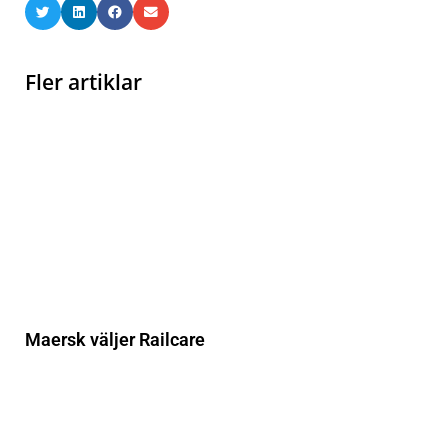
Fler artiklar
Maersk väljer Railcare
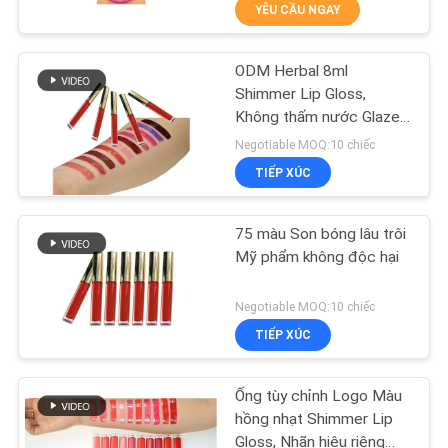
YÊU CẦU NGAY
THAM
QUAN
ODM Herbal 8ml
NHÀ
10
Shimmer Lip Gloss,
MÁY
Không thấm nước Glaze
Son bóng Shimmer
Lip Gloss
Negotiable MOQ:10 chiếc
TIẾP XÚC
KIỂM
SOÁT
75 màu Son bóng lâu trôi
CHẤT
Mỹ phẩm không độc hại
LƯỢNG
17
Negotiable MOQ:10 chiếc
TIẾP XÚC
LIÊN
Chì kẻ viền môi
HỆ
Ống tùy chỉnh Logo Màu
CHÚNG
hồng nhạt Shimmer Lip
Gloss, Nhãn hiệu riêng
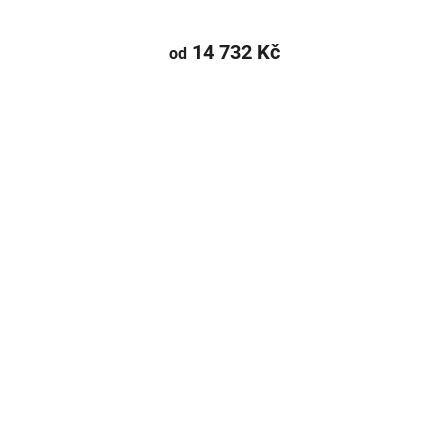
14 732 Kč
od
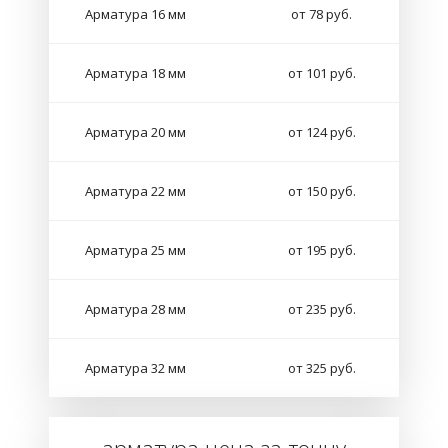
Арматура 16 мм
от 78 руб.
Арматура 18 мм
от 101 руб.
Арматура 20 мм
от 124 руб.
Арматура 22 мм
от 150 руб.
Арматура 25 мм
от 195 руб.
Арматура 28 мм
от 235 руб.
Арматура 32 мм
от 325 руб.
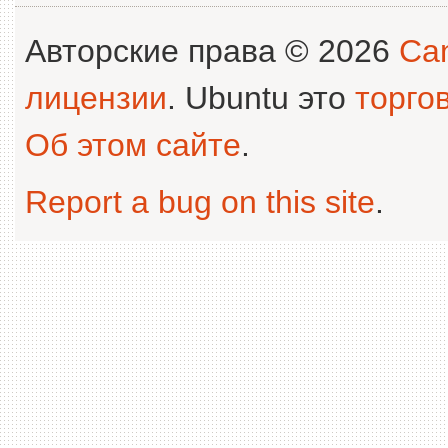
Авторские права © 2026
Can
лицензии
. Ubuntu это
торго
Об этом сайте
.
Report a bug on this site
.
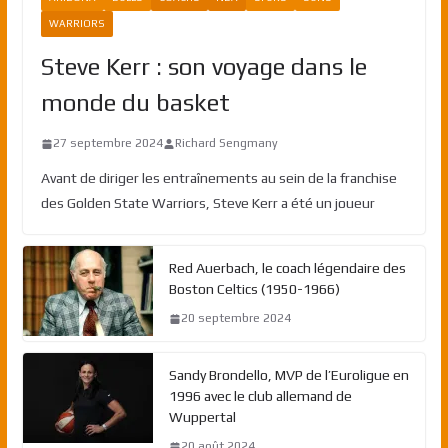
WARRIORS
Steve Kerr : son voyage dans le
monde du basket
27 septembre 2024
Richard Sengmany
Avant de diriger les entraînements au sein de la franchise
des Golden State Warriors, Steve Kerr a été un joueur
Red Auerbach, le coach légendaire des
Boston Celtics (1950-1966)
20 septembre 2024
Sandy Brondello, MVP de l’Euroligue en
1996 avec le club allemand de
Wuppertal
20 août 2024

# Exercise
Which lines of the records above contain the word "septembre"? Report each one in full.

# Exercise solution
27 septembre 2024
20 septembre 2024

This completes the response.